Daniel Ricciardo has been accused of 'bailing out' of taking on Max Verstappen when they were team-mates at Red Bull.
Verstappen made a stunning start to his Red Bull career in 2016 after replacing Daniil Kvyat by scoring a victory in the Spanish Grand Prix after then-Mercedes duo Nico Rosberg and Lewis Hamilton infamously collided with one another.
It was Ricciardo, however, who managed to finish ahead of his rising star team-mate by 52 points, and the best of the rest in the standings behind champion Rosberg and title runner-up Hamilton.
It was a similar story the following season in 2017, with Ricciardo 32 points clear of Verstappen despite the latter winning races late on in Malaysia and Mexico.
In 2018, however, despite two early victories in China and Monaco, the momentum shifted towards Verstappen who finished 79 points clear of the Australian.
Just past the halfway point of that year, however, Ricciardo had already made up his mind to leave, signing a two-year contract with Renault.
Red Bull advisor Dr Helmut Marko feels Ricciardo was wrong to walk away, with his moves to Renault and then McLaren working in his favour.
Extolling Ricciardo's virtues, Marko told the Red Bulletin: "A cheerful, natural talent with outstanding car control. Daniel gets into the car and is fast straight from the off.

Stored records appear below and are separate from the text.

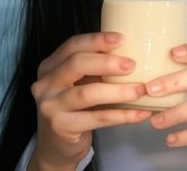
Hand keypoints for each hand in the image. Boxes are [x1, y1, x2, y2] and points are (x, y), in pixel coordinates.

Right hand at [28, 32, 151, 169]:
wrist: (57, 148)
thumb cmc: (75, 108)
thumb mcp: (80, 83)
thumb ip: (96, 68)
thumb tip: (133, 51)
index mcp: (50, 66)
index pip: (72, 45)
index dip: (97, 40)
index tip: (122, 38)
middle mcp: (45, 84)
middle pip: (76, 64)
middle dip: (107, 62)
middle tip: (132, 65)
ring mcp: (50, 106)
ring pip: (87, 93)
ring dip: (118, 91)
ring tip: (141, 90)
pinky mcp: (60, 127)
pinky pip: (96, 118)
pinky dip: (121, 115)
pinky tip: (140, 113)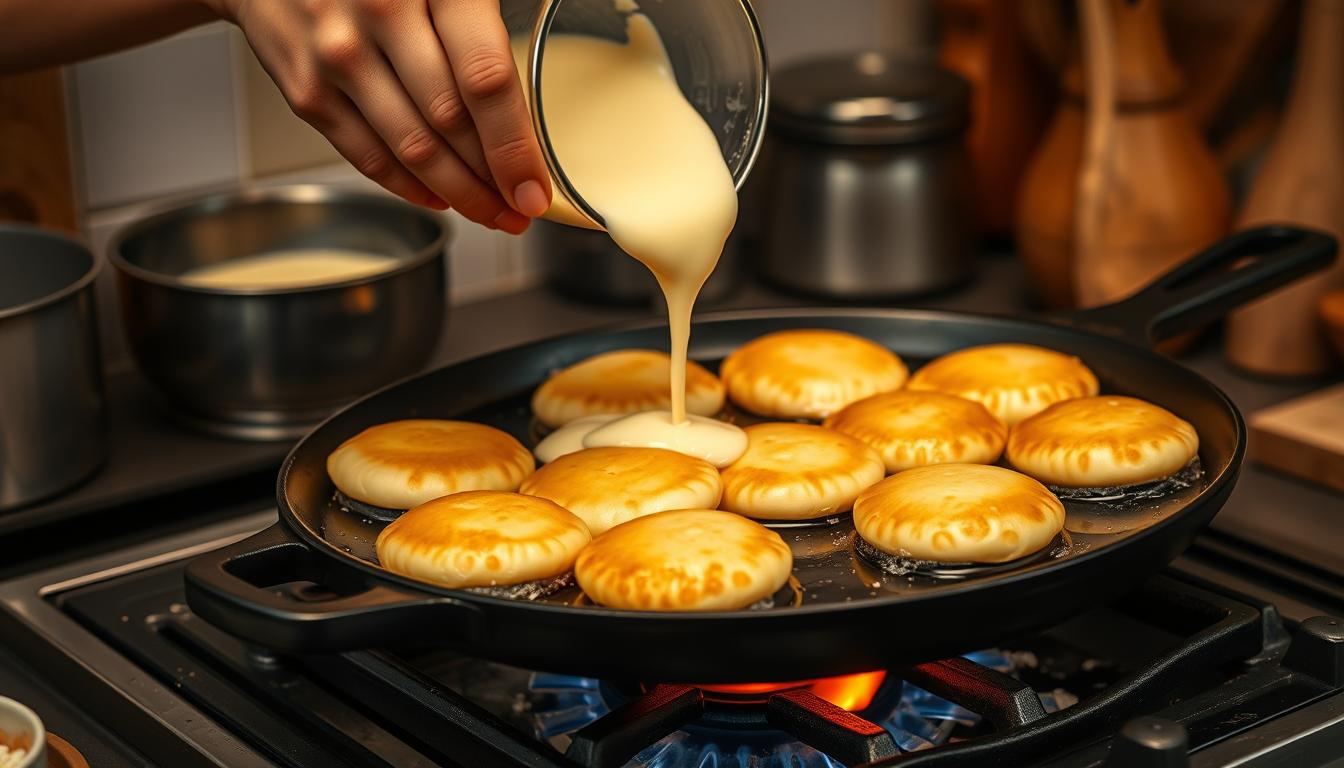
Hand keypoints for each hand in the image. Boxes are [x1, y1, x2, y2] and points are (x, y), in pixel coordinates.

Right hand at [218, 0, 551, 233]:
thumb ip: (484, 29)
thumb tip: (528, 111)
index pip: (485, 80)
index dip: (515, 147)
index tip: (534, 190)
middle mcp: (381, 13)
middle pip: (451, 123)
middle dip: (492, 182)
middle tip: (519, 210)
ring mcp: (338, 54)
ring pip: (411, 149)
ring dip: (458, 193)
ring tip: (489, 212)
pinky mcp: (307, 88)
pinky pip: (367, 155)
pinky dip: (409, 186)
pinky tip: (439, 196)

"In his first year at Red Bull Racing, he beat Vettel by three wins to nil."
But then highlighting where it started to go wrong, Marko added: "Max coming on the scene was a crunch point in his career.

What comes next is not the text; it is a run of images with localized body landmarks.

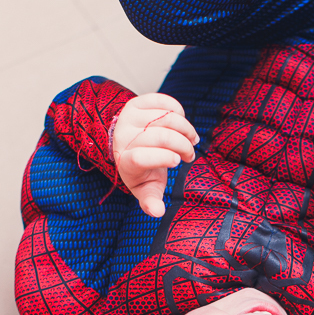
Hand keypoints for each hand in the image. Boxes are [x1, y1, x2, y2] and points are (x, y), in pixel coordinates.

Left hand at [112, 93, 199, 217]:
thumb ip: (151, 200)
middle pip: (160, 136)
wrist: (130, 145)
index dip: (162, 158)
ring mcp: (129, 117)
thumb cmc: (144, 170)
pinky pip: (164, 102)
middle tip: (190, 154)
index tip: (178, 161)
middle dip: (183, 145)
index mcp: (125, 161)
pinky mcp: (137, 103)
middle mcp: (123, 136)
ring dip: (186, 129)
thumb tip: (157, 212)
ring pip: (166, 117)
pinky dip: (179, 111)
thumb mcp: (147, 187)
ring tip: (191, 139)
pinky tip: (181, 122)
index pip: (141, 157)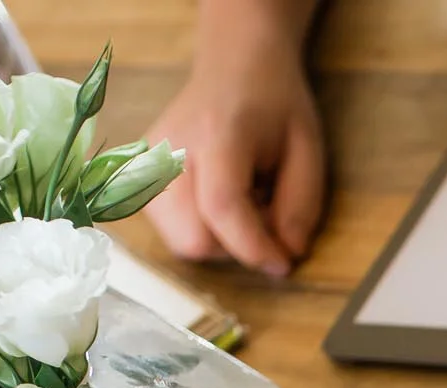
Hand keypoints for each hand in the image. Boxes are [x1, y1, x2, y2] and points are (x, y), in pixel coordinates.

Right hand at [146, 2, 323, 276]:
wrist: (234, 65)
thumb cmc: (274, 104)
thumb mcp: (307, 149)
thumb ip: (300, 205)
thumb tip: (285, 257)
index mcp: (216, 133)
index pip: (222, 207)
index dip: (253, 247)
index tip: (282, 264)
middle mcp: (170, 149)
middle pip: (191, 239)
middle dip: (235, 247)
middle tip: (264, 218)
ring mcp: (147, 162)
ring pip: (179, 241)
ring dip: (219, 241)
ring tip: (243, 204)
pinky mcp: (140, 175)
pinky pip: (171, 229)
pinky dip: (202, 229)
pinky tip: (220, 201)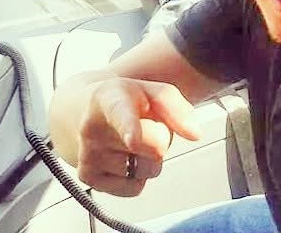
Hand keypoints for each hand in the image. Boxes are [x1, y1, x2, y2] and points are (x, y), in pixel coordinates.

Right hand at [77, 78, 200, 195]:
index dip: (130, 129)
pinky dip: (137, 176)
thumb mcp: (154, 91)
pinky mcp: (88, 179)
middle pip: (155, 147)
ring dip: (149, 158)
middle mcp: (93, 128)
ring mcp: (88, 155)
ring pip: (146, 170)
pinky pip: (135, 188)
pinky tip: (124, 157)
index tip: (133, 140)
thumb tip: (195, 134)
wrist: (85, 111)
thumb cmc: (129, 100)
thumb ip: (178, 108)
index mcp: (111, 99)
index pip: (123, 115)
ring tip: (133, 139)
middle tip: (147, 125)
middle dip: (162, 139)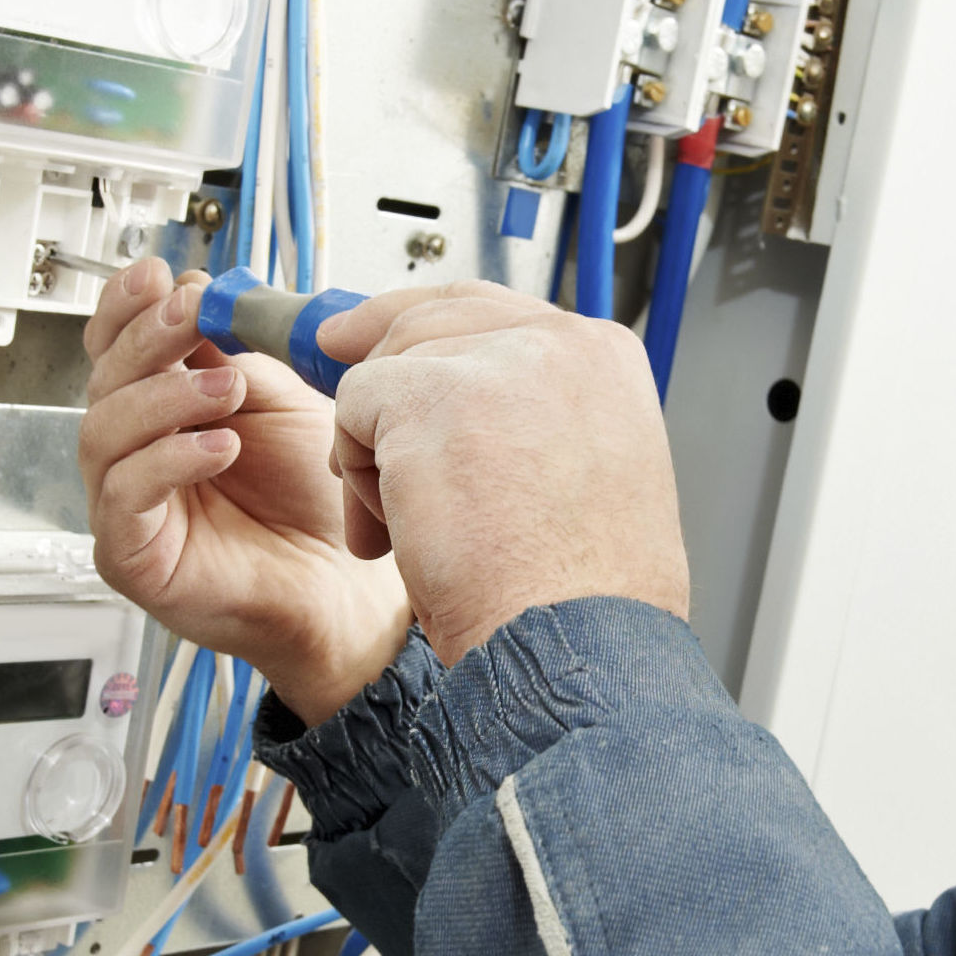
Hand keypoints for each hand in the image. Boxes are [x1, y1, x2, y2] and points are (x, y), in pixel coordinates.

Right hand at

"Rather than taking up the fight, he wanted to keep his distance. And you know what happened next. That’s too bad."
Despite declaring the jovial Ricciardo as "always nice to work with" and proclaiming his speed to be "comparable to that of Max" with a final blow, he concluded: "He’s just lacking that ultimate consistency.”
Earlier this year, in an interview with the Herald Sun, Ricciardo said his motivation to leave was due to "a lot of things that gave me a little bit of discomfort or lack of stability".
Key amongst them was the departure of long-time race engineer Simon Rennie.